Hello and thank you for your quick answer!
I saw it already 2 days ago, but didn’t want to answer so the topic wouldn’t be closed. Indeed as you said the image was incorrect. I will answer below, also for others, what my steps were to run trt_pose model inside a container on Jatson nano (NOTE: still not perfect!).
I checked my l4t version using cat /etc/nv_tegra_release
which printed: R32 (release), REVISION: 7.1. Then I checked on this page: NVIDIA L4T ML | NVIDIA NGC to see which version of ml image I need to use - I, therefore, needed JetPack 4.6.1 (L4T R32.7.1).
Then I created Dockerfile with name Dockerfile.jetson
:
ARG TAG
FROM nvcr.io/nvidia/l4t-ml:${TAG}
# Install any utils needed for execution
RUN apt-get update \
&& apt-get install -y --no-install-recommends sudo \
&& rm -rf /var/lib/apt/lists/* \
&& apt-get clean
RUN sudo pip3 install tqdm cython pycocotools \
&& sudo apt-get install python3-matplotlib
WORKDIR /app
RUN if [ -d /app/torch2trt ]; then \
echo "torch2trt already cloned."; \
else \
git clone --depth 1 https://github.com/NVIDIA-AI-IOT/torch2trt \
&& cd torch2trt \
&& sudo python3 setup.py install --plugins; \
fi
RUN if [ -d /app/trt_pose ]; then \
echo "trt_pose already cloned."; \
else \
git clone --depth 1 https://github.com/NVIDIA-AI-IOT/trt_pose \
&& cd trt_pose \
&& sudo python3 setup.py install; \
fi
and Makefile (TAG adjusted based on version of l4t):
TAG ?= r32.7.1-py3
L4T_JETPACK_REGISTRY ?= "nvcr.io/nvidia/l4t-ml"
image:
docker build -t $(L4T_JETPACK_REGISTRY):$(TAG) \
--build-arg "TAG=$(TAG)" \
-f ./Dockerfile.jetson .
run:
docker run -it --rm --runtime nvidia --network host \
-e DISPLAY=$(DISPLAY) \
-v /tmp/.X11-unix/:/tmp/.X11-unix $(L4T_JETPACK_REGISTRY):$(TAG)
all:
sudo make image ; sudo make run
Then I call sudo make all
which pull the base image, builds and runs the container. Everything looks fine and I am able to run the model with 8 FPS - less than the stated 22 by using appended script in the repo: trt_pose/tasks/human_pose/live_demo.ipynb
.
I think something is still wrong, because during the execution of line:
model_trt = torch2trt.torch2trt(model, [data], fp16_mode=True, max_workspace_size=1<<25)

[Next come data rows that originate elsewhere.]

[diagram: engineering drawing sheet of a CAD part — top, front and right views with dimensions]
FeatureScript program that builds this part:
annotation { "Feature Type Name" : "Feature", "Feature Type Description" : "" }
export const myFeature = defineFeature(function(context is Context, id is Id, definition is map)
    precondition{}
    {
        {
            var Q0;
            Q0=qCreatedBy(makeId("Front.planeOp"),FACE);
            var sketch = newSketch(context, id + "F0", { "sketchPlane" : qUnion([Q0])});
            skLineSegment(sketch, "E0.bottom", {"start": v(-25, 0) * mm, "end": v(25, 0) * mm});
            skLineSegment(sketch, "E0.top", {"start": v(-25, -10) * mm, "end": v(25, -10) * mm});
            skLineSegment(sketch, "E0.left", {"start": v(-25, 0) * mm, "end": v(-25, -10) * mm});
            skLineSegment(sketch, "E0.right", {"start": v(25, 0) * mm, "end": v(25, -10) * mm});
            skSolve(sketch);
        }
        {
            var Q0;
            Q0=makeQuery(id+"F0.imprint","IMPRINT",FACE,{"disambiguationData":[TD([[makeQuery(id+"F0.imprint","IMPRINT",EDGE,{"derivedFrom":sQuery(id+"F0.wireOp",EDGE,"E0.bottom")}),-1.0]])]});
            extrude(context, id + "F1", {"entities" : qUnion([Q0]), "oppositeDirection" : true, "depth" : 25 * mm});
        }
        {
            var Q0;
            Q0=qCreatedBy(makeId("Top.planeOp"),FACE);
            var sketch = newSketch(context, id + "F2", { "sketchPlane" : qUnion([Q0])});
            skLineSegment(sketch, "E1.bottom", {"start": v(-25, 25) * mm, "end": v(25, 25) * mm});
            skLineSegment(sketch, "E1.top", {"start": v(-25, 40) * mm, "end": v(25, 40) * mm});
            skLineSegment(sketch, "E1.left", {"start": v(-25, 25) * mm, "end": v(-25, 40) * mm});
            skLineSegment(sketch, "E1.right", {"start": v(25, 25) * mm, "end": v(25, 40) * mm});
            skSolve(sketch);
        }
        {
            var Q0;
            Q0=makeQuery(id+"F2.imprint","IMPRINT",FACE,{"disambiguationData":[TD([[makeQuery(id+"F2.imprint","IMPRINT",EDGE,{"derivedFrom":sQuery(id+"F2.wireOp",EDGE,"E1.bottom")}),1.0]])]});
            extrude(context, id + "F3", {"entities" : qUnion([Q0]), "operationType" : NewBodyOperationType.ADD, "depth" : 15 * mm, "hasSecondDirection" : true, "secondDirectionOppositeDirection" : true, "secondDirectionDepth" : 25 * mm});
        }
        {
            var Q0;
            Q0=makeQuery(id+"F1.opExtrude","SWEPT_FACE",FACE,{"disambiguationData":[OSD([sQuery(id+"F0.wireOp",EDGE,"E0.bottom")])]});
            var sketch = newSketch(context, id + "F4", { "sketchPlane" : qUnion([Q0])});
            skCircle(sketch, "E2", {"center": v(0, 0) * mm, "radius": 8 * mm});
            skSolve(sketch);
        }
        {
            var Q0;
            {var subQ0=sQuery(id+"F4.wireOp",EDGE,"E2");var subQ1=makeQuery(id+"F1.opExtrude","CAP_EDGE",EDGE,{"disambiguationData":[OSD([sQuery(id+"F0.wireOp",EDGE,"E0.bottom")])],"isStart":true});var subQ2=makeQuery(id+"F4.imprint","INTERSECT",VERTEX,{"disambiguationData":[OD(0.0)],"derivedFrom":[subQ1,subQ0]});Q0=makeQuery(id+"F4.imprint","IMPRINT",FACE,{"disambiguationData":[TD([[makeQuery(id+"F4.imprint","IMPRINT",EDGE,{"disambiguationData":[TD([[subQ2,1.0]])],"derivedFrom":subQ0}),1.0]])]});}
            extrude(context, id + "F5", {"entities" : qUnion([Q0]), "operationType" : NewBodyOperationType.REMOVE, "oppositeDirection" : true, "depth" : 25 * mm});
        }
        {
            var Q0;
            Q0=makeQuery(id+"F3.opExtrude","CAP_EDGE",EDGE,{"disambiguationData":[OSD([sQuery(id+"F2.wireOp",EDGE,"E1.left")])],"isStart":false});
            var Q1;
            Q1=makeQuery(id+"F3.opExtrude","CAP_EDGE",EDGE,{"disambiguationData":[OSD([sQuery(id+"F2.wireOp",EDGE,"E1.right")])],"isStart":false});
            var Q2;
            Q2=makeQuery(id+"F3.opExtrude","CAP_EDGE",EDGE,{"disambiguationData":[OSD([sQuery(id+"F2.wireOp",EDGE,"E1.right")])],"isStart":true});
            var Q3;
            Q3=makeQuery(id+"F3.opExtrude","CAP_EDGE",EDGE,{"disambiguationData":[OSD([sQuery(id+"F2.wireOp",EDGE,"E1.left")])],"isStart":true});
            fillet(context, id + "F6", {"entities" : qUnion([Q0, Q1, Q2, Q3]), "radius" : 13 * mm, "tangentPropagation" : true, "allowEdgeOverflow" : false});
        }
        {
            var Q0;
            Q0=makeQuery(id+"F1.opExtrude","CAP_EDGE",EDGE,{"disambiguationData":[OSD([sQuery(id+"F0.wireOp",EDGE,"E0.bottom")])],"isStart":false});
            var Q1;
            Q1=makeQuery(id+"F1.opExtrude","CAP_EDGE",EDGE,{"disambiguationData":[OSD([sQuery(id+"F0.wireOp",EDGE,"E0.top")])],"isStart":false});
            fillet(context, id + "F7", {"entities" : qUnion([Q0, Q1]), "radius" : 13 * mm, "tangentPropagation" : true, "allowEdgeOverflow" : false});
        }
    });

is throwing the error [E] 3: [builderConfig.cpp::canRunOnDLA::382] Error Code 3: API Usage Error (Parameter check failed at: optimizer/api/builderConfig.cpp::canRunOnDLA::382, condition: dlaEngineCount > 0
- while the original torch model is being optimized.
Also, the line where the model should be saved:
torch.Savemodel_trt.state_dict(), OPTIMIZED_MODEL)
throws the error:
Traceback (most recent call last):
File "trt.py", line 74, in <module>
torch.save(model_trt.state_dict(), OPTIMIZED_MODEL)
File "/usr/local/lib/python3.6/dist-packages/torch/serialization.py", line 379, in save
_save(obj, opened_zipfile, pickle_module, pickle_protocol)
File "/usr/local/lib/python3.6/dist-packages/torch/serialization.py", line 484, in _save
pickler. Dump(obj)
MemoryError
Any idea how I should tackle this? Thank you in advance!